--- BEGIN Exercise inputs ---

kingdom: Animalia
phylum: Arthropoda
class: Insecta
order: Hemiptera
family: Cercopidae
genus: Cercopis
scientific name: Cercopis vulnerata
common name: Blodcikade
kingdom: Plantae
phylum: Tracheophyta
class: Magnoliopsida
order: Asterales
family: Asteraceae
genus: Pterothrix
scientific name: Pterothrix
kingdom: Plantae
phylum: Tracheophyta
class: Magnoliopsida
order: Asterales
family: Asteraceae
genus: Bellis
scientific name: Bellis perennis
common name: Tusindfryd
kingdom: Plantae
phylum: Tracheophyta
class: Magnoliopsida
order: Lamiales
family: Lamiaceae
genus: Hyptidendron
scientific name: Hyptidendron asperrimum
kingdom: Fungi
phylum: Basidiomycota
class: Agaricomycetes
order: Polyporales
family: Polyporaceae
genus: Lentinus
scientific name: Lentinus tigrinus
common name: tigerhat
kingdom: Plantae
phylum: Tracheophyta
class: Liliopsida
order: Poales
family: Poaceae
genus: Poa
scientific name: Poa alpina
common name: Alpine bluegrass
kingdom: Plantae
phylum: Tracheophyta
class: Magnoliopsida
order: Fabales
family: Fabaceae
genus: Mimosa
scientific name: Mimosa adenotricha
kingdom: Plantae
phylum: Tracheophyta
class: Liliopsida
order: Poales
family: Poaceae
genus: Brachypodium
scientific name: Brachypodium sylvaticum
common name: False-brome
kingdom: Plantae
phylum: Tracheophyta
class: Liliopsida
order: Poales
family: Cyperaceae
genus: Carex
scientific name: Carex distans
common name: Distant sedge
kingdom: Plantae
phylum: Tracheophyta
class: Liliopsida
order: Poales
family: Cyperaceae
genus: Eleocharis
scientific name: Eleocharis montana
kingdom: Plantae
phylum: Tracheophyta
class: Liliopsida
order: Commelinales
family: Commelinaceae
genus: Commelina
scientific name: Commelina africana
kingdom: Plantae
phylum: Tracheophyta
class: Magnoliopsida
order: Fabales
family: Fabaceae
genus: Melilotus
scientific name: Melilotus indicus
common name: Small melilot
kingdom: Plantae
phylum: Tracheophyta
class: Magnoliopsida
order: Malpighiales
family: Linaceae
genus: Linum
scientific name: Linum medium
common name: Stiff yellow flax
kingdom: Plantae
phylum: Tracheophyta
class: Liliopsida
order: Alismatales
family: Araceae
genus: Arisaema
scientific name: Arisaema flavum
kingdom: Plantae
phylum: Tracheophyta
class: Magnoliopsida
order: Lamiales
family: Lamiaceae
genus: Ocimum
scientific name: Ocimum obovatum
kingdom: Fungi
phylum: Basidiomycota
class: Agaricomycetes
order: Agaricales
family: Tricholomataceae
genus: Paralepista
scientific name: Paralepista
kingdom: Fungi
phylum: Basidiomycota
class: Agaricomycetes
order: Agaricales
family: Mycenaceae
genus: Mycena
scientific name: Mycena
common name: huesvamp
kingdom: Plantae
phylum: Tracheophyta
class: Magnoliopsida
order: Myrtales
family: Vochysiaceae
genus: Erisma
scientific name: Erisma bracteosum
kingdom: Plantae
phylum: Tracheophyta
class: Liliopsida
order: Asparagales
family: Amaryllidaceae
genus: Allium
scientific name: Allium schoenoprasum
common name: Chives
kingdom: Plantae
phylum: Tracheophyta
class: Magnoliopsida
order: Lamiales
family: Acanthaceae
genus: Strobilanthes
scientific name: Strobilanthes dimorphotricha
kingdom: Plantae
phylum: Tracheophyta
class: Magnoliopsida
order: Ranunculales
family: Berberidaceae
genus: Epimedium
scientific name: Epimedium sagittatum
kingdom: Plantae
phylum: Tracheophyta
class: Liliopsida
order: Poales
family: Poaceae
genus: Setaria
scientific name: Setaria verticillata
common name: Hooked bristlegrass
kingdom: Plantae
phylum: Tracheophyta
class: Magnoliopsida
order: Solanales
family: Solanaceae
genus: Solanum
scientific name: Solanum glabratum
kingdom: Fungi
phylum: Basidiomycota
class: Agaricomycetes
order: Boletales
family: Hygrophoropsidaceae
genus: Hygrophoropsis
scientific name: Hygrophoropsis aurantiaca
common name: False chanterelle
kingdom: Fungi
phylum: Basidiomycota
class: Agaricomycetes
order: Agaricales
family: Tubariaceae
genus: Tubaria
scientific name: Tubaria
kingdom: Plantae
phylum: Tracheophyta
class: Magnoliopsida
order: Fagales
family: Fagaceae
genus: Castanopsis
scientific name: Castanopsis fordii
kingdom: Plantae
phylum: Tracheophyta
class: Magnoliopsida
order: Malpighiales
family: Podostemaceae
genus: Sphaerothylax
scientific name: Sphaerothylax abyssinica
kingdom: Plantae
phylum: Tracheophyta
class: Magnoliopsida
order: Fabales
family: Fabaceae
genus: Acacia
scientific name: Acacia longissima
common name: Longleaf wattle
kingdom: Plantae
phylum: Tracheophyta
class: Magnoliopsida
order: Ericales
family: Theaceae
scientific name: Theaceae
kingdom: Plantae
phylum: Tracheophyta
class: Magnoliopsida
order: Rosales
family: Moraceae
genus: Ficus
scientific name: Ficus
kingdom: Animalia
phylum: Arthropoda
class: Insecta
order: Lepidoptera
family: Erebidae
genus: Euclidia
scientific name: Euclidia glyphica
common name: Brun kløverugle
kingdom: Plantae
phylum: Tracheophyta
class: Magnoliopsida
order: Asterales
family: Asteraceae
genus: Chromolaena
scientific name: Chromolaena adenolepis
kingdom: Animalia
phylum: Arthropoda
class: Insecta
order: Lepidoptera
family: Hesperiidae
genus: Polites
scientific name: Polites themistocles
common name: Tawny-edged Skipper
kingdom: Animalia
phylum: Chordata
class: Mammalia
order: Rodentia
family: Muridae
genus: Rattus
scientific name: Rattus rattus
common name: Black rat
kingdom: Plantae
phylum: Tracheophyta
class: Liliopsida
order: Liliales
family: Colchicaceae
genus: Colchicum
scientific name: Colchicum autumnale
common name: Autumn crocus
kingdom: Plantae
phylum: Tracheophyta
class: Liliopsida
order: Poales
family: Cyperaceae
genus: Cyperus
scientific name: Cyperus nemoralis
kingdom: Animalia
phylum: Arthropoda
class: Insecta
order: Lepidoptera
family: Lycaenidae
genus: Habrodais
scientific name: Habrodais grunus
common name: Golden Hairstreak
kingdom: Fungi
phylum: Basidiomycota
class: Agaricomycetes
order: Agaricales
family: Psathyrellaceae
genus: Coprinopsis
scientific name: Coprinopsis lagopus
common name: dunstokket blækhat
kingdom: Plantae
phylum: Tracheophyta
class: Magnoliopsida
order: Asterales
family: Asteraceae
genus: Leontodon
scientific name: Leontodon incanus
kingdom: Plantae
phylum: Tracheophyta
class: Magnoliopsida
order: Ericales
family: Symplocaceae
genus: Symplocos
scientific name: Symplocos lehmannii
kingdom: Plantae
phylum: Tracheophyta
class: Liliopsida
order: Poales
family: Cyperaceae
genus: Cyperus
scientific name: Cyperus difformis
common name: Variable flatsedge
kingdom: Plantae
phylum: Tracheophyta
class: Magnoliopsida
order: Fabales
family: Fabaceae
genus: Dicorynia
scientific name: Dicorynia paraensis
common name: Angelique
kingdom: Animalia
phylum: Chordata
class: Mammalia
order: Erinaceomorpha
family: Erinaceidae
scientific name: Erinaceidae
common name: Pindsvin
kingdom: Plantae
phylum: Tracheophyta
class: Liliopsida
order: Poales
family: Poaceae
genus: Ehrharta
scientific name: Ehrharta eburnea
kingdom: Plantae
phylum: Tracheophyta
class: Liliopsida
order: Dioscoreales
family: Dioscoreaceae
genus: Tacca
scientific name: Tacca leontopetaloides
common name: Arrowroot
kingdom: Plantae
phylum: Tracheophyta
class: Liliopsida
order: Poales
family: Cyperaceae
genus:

--- END Exercise inputs ---

Put the lines from the start of the records through the line containing "scientific name: Bellis perennis", both included, into a two-column CSV with the headers rank and name. Give one row per line: the text before its answer and the answer itself, each in one quoted field with any line breaks turned into spaces.

Task response -
rank,name
"kingdom:","Animalia"
"phylum:","Arthropoda"
"class:","Insecta"
"order:","Hemiptera"
"family:","Cercopidae"
"genus:","Cercopis"
"scientific name:","Cercopis vulnerata"
"common name:","Blodcikade"
"kingdom:","Plantae"
"phylum:","Tracheophyta"
"class:","Magnoliopsida"
"order:","Asterales"
"family:","Asteraceae"
"genus:","Pterothrix"
"scientific name:","Pterothrix"
"kingdom:","Plantae"
"phylum:","Tracheophyta"
"class:","Magnoliopsida"
"order:","Asterales"
"family:","Asteraceae"
"genus:","Bellis"
"scientific name:","Bellis perennis"